Look through the data below. Collect every line where the word "lists" occurs.
Start of Entries shown
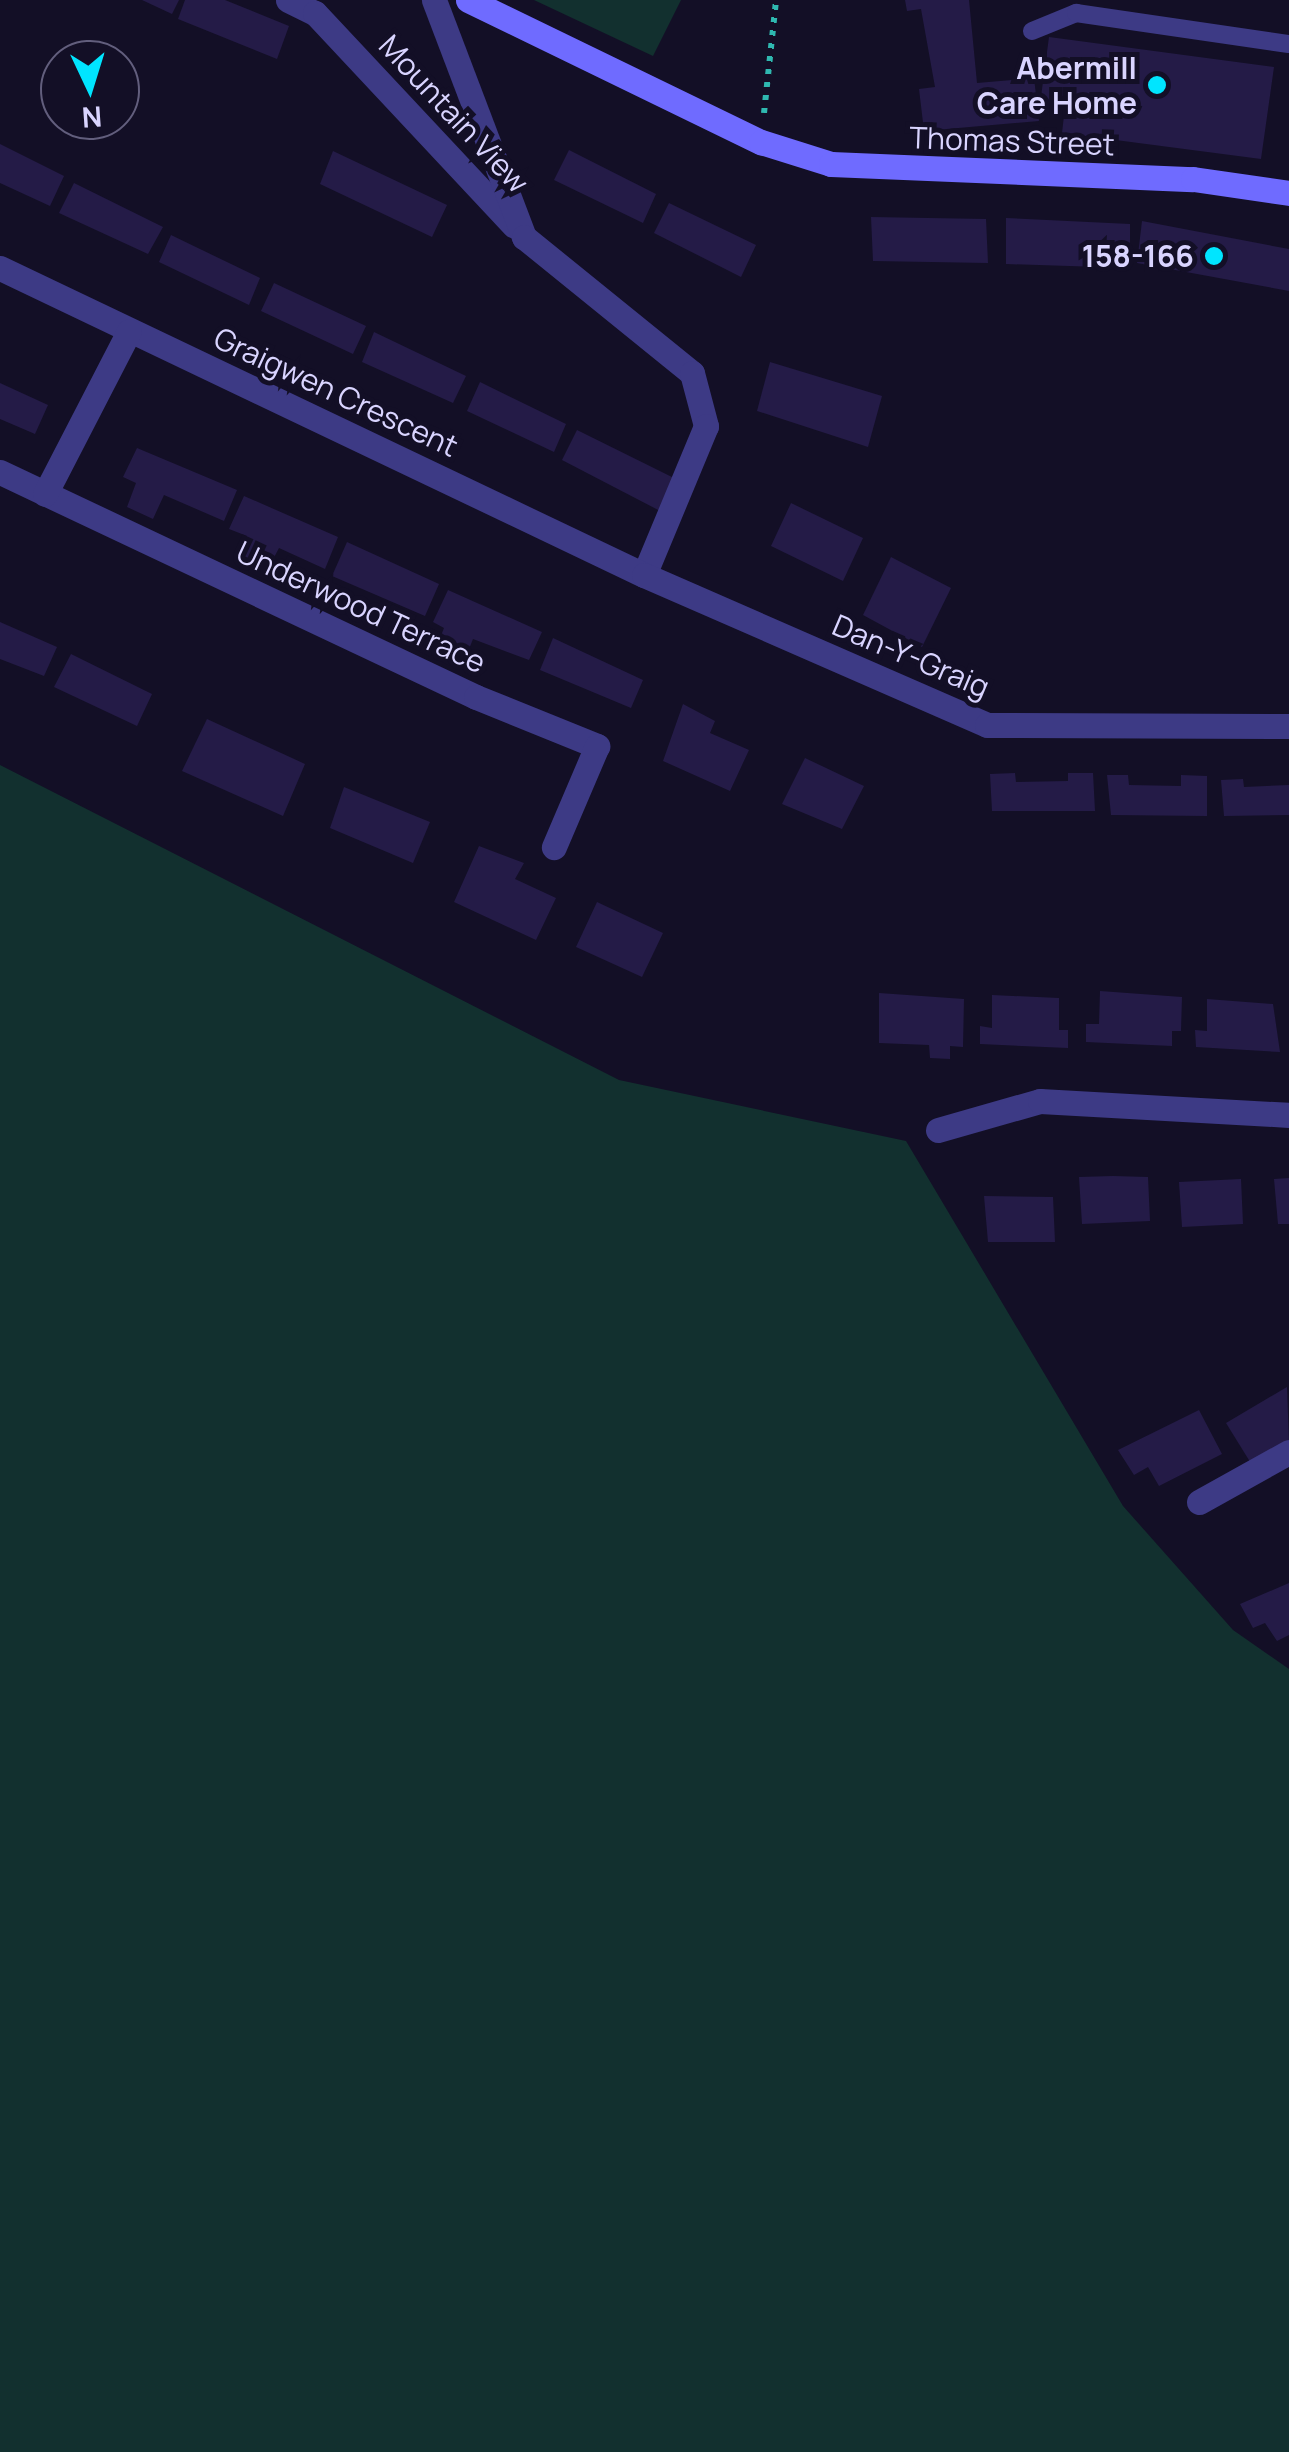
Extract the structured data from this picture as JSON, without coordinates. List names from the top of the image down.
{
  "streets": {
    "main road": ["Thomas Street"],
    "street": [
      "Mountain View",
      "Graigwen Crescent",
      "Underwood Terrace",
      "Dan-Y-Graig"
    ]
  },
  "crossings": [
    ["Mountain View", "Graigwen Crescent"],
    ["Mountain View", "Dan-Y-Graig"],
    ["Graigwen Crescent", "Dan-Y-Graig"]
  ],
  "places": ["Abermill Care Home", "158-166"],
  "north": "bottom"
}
End of Entries shown
Start of Entries shown
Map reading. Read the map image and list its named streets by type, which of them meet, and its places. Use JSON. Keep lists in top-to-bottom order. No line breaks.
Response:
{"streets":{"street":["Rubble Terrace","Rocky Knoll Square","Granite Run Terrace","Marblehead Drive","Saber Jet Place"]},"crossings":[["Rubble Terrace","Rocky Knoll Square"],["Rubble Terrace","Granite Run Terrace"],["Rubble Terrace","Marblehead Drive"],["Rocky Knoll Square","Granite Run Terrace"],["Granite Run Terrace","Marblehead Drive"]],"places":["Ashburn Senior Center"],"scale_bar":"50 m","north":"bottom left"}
End of Entries shown
Start of Entries shown
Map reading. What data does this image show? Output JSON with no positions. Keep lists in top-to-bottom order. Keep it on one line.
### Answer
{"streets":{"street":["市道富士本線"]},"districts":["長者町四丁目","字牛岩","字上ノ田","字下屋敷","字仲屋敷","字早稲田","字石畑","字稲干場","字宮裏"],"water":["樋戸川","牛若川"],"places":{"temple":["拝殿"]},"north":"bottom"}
End of Entries shown
**Task result:**
Map reading. Read the map image and list its named streets by type, which of them meet, and its places. Use JSON. Keep lists in top-to-bottom order. No line breaks.
Map reading. What data does this image show? Output JSON with no positions. Keep lists in top-to-bottom order. Keep it on one line.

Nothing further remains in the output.